With the MX400, in either of the two flavours, 32Mb or 64Mb, you have a great card with potential to be pushed that little bit further. A

couple of notes on the individual card themselves. The OCZ is a miracle of downsizing. It really does have a small PCB compared to the Siluro. I can also honestly say it has the best image quality of any card I’ve used with my current monitor. I don’t know if OCZ use a better RAMDAC than everyone else, but the MX400 gives me a pin sharp, rock solid display, all the way to 1600x1200 in 32bit colour and 85Hz. I’d love to keep it but sadly, I think it’s going back. Kudos goes out to OCZ for making such a great card. As mentioned before, it comes outfitted with a Blue Orb chipset cooler that requires hooking up to a 4 pin Molex or 3 pin motherboard header. Not as convenient as an onboard connector, but nothing too bothering.

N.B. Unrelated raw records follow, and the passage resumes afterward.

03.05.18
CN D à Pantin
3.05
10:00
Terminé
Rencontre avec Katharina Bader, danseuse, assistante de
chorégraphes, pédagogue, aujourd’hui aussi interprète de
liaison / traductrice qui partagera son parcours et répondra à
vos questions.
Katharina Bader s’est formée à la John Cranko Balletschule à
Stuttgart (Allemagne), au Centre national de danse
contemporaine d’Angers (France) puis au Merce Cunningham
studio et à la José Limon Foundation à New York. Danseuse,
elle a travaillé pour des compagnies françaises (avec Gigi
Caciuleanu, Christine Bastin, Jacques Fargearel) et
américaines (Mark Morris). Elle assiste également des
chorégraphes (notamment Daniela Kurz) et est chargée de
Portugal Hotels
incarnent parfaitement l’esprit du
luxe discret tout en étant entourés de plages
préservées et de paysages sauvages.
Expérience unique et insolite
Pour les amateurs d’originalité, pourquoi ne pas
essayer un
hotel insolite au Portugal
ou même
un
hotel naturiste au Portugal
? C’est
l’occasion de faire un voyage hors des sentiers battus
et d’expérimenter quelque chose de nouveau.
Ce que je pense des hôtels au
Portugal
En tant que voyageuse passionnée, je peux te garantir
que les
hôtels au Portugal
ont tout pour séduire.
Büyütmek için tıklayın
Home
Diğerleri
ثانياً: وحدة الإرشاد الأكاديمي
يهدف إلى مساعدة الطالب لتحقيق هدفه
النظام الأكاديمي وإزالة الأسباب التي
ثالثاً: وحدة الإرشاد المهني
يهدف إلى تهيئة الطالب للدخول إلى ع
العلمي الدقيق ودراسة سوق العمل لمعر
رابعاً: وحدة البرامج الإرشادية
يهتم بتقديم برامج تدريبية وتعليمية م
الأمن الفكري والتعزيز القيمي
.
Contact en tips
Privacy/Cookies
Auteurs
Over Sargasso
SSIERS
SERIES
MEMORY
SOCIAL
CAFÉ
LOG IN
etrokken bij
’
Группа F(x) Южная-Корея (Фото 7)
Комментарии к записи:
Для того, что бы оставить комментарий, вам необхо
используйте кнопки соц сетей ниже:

The Siluro comes equipped with a lovely black coloured PCB. There is a lot of call for ‘fashionable’ looking cards with the advent of case windows and the like. The case mod scene is alive and well and windows are the norm. Personally, I love it. I have a case window and something like a black PCB really adds something to the looks. For others however, a computer is a tool. It doesn’t have to be like that folks! The Siluro is also a great card. Maybe a little hard to find compared to most manufacturers cards. The same goes with OCZ. I’ve never seen their cards widely available at all. It’s a shame because both are great.

Sure, they are not GeForce3’s, but we don’t all have the resources to land NVIDIA’s finest. For the rest of us to whom the GTS, Pro, Ultra and GF3’s of the world are just out of reach, the MX400 seems to be a solid buy. I stated at the top of the review that I can’t see much need for the MX400 in the marketplace, but it certainly does the job and Abit and OCZ deserve credit for producing great cards based on the chipset. I can easily recommend them as a perfect budget choice for the cost conscious gamer. In that respect, I can find no fault with either card. 10/10 for both cards in the confines of their price point.